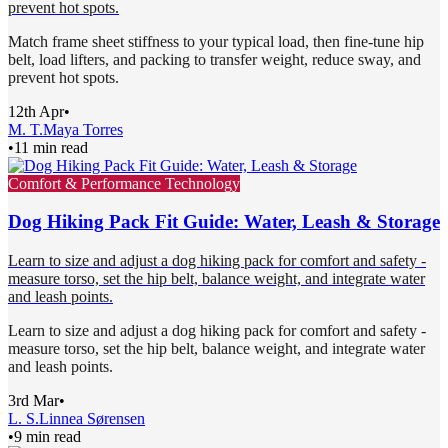
prevent hot spots.
Match frame sheet stiffness to your typical load, then fine-tune hip
belt, load lifters, and packing to transfer weight, reduce sway, and
prevent hot spots.
12th Apr
•
M. T.
Maya Torres
•
11 min read
Comfort & Performance Technology
Dog Hiking Pack Fit Guide: Water, Leash & Storage
Learn to size and adjust a dog hiking pack for comfort and safety -
measure torso, set the hip belt, balance weight, and integrate water
and leash points.
Learn to size and adjust a dog hiking pack for comfort and safety -
measure torso, set the hip belt, balance weight, and integrate water
and leash points.
3rd Mar
•
L. S.
Linnea Sørensen
•
9 min read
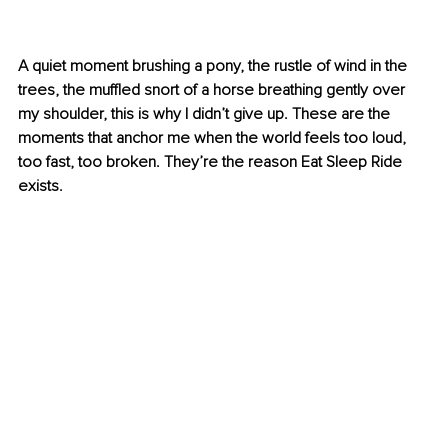
A quiet moment brushing a pony, the rustle of wind in the 
trees, the muffled snort of a horse breathing gently over 
my shoulder, this is why I didn’t give up. These are the 
moments that anchor me when the world feels too loud, 
too fast, too broken. They’re the reason Eat Sleep Ride 
exists.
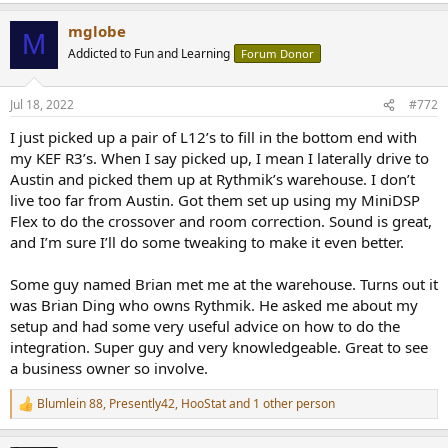
a
mglobe
c
M
t
Addicted to Fun and Learning
Forum Donor
i
o
n
Jul 18, 2022
#772
s
:
I just picked up a pair of L12’s to fill in the bottom end with
my KEF R3’s. When I say picked up, I mean I laterally drive to
Austin and picked them up at Rythmik’s warehouse. I don’t
live too far from Austin. Got them set up using my MiniDSP
Flex to do the crossover and room correction. Sound is great,
and I’m sure I’ll do some tweaking to make it even better.
Some guy named Brian met me at the warehouse. Turns out it
was Brian Ding who owns Rythmik. He asked me about my
setup and had some very useful advice on how to do the
integration. Super guy and very knowledgeable. Great to see
a business owner so involve.
Blumlein 88
,
Presently42
,
HooStat
and 1 other person
R
e
a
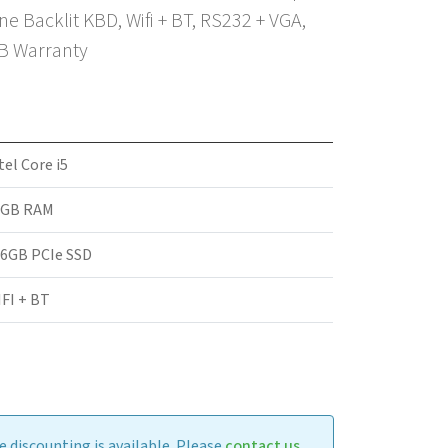
 Backlit KBD, Wifi + BT, RS232 + VGA,
2B Warranty
tel Core i5
6GB RAM
6GB PCIe SSD
FI + BT
 discounting is available. Please
contact us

-*-

TASK DIRECTIONS — Reproduce the listing's lines verbatim, starting at the line that contains "Backlit KBD, Wifi" and ending with the final line of the listing.

RESPONSE —
 Backlit KBD, Wifi + BT, RS232 + VGA,
2B Warranty
tel Core i5
6GB RAM
6GB PCIe SSD
FI + BT
 discounting is available. Please
contact us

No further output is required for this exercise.